Page images and extracted text
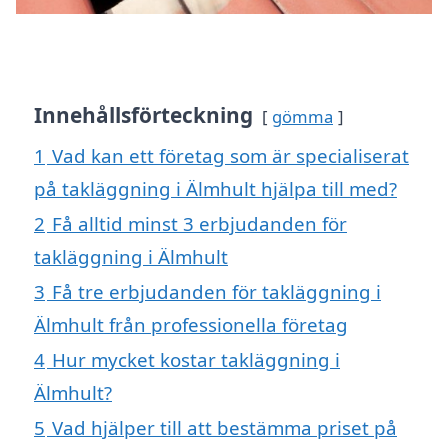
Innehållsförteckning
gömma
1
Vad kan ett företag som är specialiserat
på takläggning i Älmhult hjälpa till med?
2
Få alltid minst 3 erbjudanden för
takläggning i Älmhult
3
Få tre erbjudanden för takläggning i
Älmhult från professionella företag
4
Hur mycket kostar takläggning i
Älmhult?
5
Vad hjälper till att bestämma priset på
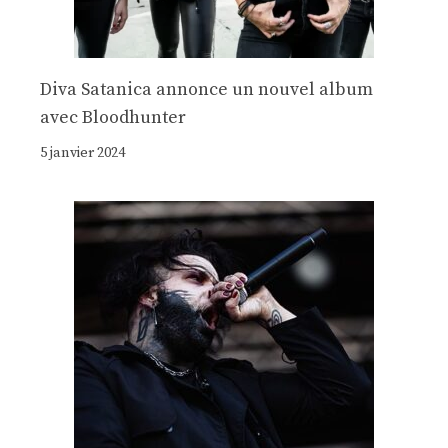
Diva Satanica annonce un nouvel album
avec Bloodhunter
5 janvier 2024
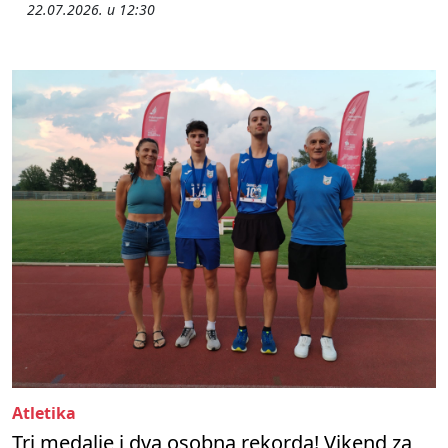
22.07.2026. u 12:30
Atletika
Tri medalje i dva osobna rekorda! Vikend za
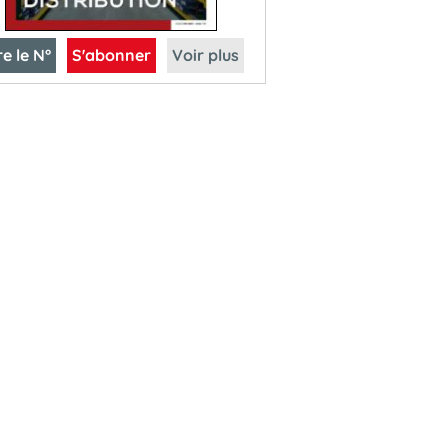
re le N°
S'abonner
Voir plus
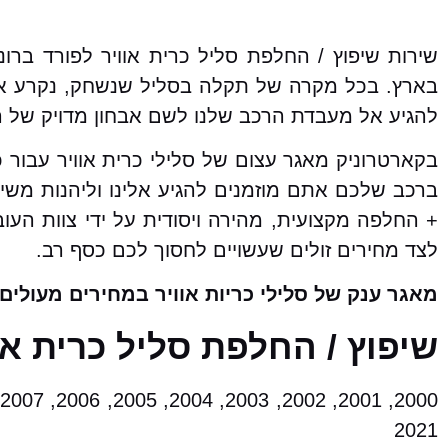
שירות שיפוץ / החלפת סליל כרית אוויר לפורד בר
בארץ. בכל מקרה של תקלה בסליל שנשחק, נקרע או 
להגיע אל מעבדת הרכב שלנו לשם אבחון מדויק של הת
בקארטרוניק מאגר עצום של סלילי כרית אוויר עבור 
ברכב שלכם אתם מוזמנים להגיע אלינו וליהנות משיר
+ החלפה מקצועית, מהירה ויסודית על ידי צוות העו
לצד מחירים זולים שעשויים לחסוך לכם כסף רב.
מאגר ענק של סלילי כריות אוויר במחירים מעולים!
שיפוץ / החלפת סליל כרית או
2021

Job
When you repeat the data, keep every line exact and drop the images.

Response box
Innehållsförteckning
gömma
1
Vad kan ett företag som är specialiserat
på takläggning i Älmhult hjälpa till med?
2
Få alltid minst 3 erbjudanden för
takläggning i Älmhult
3
Få tre erbjudanden för takläggning i
Älmhult från professionella företag
4
Hur mycket kostar takläggning i
Älmhult?
5
Vad hjälper till att bestämma priset på
Diva Satanica annonce un nouvel album
avec Bloodhunter
5 janvier 2024
22.07.2026. u 12:30
Atletika
Tri medalje i dva osobna rekorda! Vikend za
re le N°
S'abonner
Voir plus
שירות שיפוץ / החלפת סליל כרית אוויר לפורד בר
בארץ. בכל מקרה של תקלה בסליל שנשחק, נקרע או 
להגיע אל מעבדת הרכב שלנו לשם אבחון מדויק של הת
בקארטרוניק מאגר עצום של סלילי כרית אוויר עבור 
ברכב שלכם אתם מוזמנים להגיע אלינו וליהנות משיר
+ החלפה מקצועית, מהירה ויסודית על ידי צוות העו
לצד מחירים זולים שעשויים לחסוך לכם כסף רב.
מאגר ענק של סלילי כריות אוויר במחירים מעולים!
שיפוץ / החלפת סליל כרית או
2021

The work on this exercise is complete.